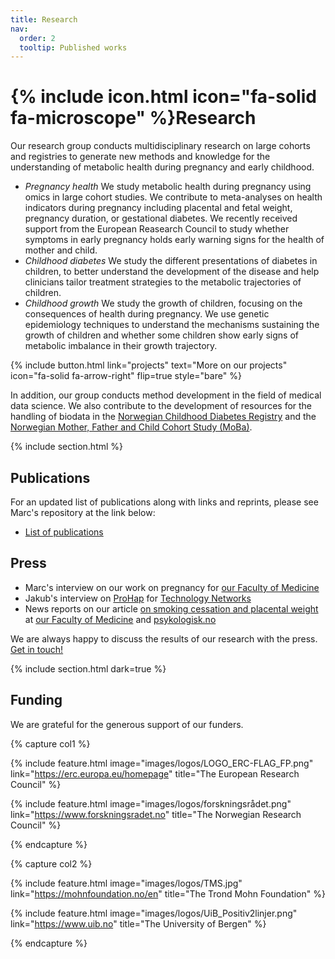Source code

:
 ```yaml
---
title: Research
nav:
  order: 2
  tooltip: Published works
---
```


# {% include icon.html icon="fa-solid fa-microscope" %}Research

Our research group conducts multidisciplinary research on large cohorts and registries to generate new methods and knowledge for the understanding of metabolic health during pregnancy and early childhood. 

- *Pregnancy health* We study metabolic health during pregnancy using omics in large cohort studies. We contribute to meta-analyses on health indicators during pregnancy including placental and fetal weight, pregnancy duration, or gestational diabetes. We recently received support from the European Reasearch Council to study whether symptoms in early pregnancy holds early warning signs for the health of mother and child.
- *Childhood diabetes* We study the different presentations of diabetes in children, to better understand the development of the disease and help clinicians tailor treatment strategies to the metabolic trajectories of children.
- *Childhood growth* We study the growth of children, focusing on the consequences of health during pregnancy. We use genetic epidemiology techniques to understand the mechanisms sustaining the growth of children and whether some children show early signs of metabolic imbalance in their growth trajectory.

{%
  include button.html
  link="projects"
  text="More on our projects"
  icon="fa-solid fa-arrow-right"
  flip=true
  style="bare"
%}

In addition, our group conducts method development in the field of medical data science. We also contribute to the development of resources for the handling of biodata in the [Norwegian Childhood Diabetes Registry](https://www.oslodiabetes.no/childhood) and the [Norwegian Mother, Father and Child Cohort Study (MoBa)](https://www.fhi.no/en/ch/studies/moba).

{% include section.html %}


## Publications

For an updated list of publications along with links and reprints, please see Marc's repository at the link below:

- [List of publications](https://github.com/mvaudel/Publications)


## Press

- Marc's interview on our work on pregnancy for [our Faculty of Medicine](https://www.uib.no/en/med/171651/uib-researcher-wants-find-out-how-fetuss-genes-control-pregnancy)
- Jakub's interview on [ProHap](https://www.ncbi.nlm.nih.gov/pubmed/39653819) for [Technology Networks](https://www.technologynetworks.com/proteomics/articles/capturing-genetic-diversity-in-proteomics-394882)
- News reports on our article [on smoking cessation and placental weight](https://www.ncbi.nlm.nih.gov/pubmed/38575863) at [our Faculty of Medicine](https://www.uib.no/en/med/170377/quitting-smoking-during-pregnancy-may-have-positive-effect-placental-weight) and [psykologisk.no](https://psykologisk.no/2024/05/roykeslutt-under-graviditet-gir-mer-normal-morkake/)

We are always happy to discuss the results of our research with the press. [Get in touch!](mailto:marc.vaudel@uib.no)


{% include section.html dark=true %}

## Funding

We are grateful for the generous support of our funders.

{% capture col1 %}

{%
  include feature.html
  image="images/logos/LOGO_ERC-FLAG_FP.png"
  link="https://erc.europa.eu/homepage"
  title="The European Research Council"
%}

{%
  include feature.html
  image="images/logos/forskningsrådet.png"
  link="https://www.forskningsradet.no"
  title="The Norwegian Research Council"
%}

{% endcapture %}

{% capture col2 %}

{%
  include feature.html
  image="images/logos/TMS.jpg"
  link="https://mohnfoundation.no/en"
  title="The Trond Mohn Foundation"
%}

{%
  include feature.html
  image="images/logos/UiB_Positiv2linjer.png"
  link="https://www.uib.no"
  title="The University of Bergen"
%}

{% endcapture %}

Work item: Restate the data word for word and exclude every picture.

Solution below:
Source code

:
 ```yaml
---
title: Research
nav:
  order: 2
  tooltip: Published works
---
```


# {% include icon.html icon="fa-solid fa-microscope" %}Research

Our research group conducts multidisciplinary research on large cohorts and registries to generate new methods and knowledge for the understanding of metabolic health during pregnancy and early childhood. 

- *Pregnancy health* We study metabolic health during pregnancy using omics in large cohort studies. We contribute to meta-analyses on health indicators during pregnancy including placental and fetal weight, pregnancy duration, or gestational diabetes. We recently received support from the European Reasearch Council to study whether symptoms in early pregnancy holds early warning signs for the health of mother and child.
- *Childhood diabetes* We study the different presentations of diabetes in children, to better understand the development of the disease and help clinicians tailor treatment strategies to the metabolic trajectories of children.
- *Childhood growth* We study the growth of children, focusing on the consequences of health during pregnancy. We use genetic epidemiology techniques to understand the mechanisms sustaining the growth of children and whether some children show early signs of metabolic imbalance in their growth trajectory.

{%
  include button.html
  link="projects"
  text="More on our projects"
  icon="fa-solid fa-arrow-right"
  flip=true
  style="bare"
%}

In addition, our group conducts method development in the field of medical data science. We also contribute to the development of resources for the handling of biodata in the [Norwegian Childhood Diabetes Registry](https://www.oslodiabetes.no/childhood) and the [Norwegian Mother, Father and Child Cohort Study (MoBa)](https://www.fhi.no/en/ch/studies/moba).

{% include section.html %}


## Publications

For an updated list of publications along with links and reprints, please see Marc's repository at the link below:

- [List of publications](https://github.com/mvaudel/Publications)


## Press

- Marc's interview on our work on pregnancy for [our Faculty of Medicine](https://www.uib.no/en/med/171651/uib-researcher-wants-find-out-how-fetuss-genes-control-pregnancy)
- Jakub's interview on [ProHap](https://www.ncbi.nlm.nih.gov/pubmed/39653819) for [Technology Networks](https://www.technologynetworks.com/proteomics/articles/capturing-genetic-diversity-in-proteomics-394882)
- News reports on our article [on smoking cessation and placental weight](https://www.ncbi.nlm.nih.gov/pubmed/38575863) at [our Faculty of Medicine](https://www.uib.no/en/med/170377/quitting-smoking-during-pregnancy-may-have-positive-effect-placental-weight) and [psykologisk.no](https://psykologisk.no/2024/05/roykeslutt-under-graviditet-gir-mer-normal-morkake/)

We are always happy to discuss the results of our research with the press. [Get in touch!](mailto:marc.vaudel@uib.no)


{% include section.html dark=true %}

## Funding

We are grateful for the generous support of our funders.

{% capture col1 %}

{%
  include feature.html
  image="images/logos/LOGO_ERC-FLAG_FP.png"
  link="https://erc.europa.eu/homepage"
  title="The European Research Council"
%}

{%
  include feature.html
  image="images/logos/forskningsrådet.png"
  link="https://www.forskningsradet.no"
  title="The Norwegian Research Council"
%}

{% endcapture %}

{% capture col2 %}

{%
  include feature.html
  image="images/logos/TMS.jpg"
  link="https://mohnfoundation.no/en"
  title="The Trond Mohn Foundation"
%}

{%
  include feature.html
  image="images/logos/UiB_Positiv2linjer.png"
  link="https://www.uib.no"
  title="The University of Bergen"
%}

{% endcapture %}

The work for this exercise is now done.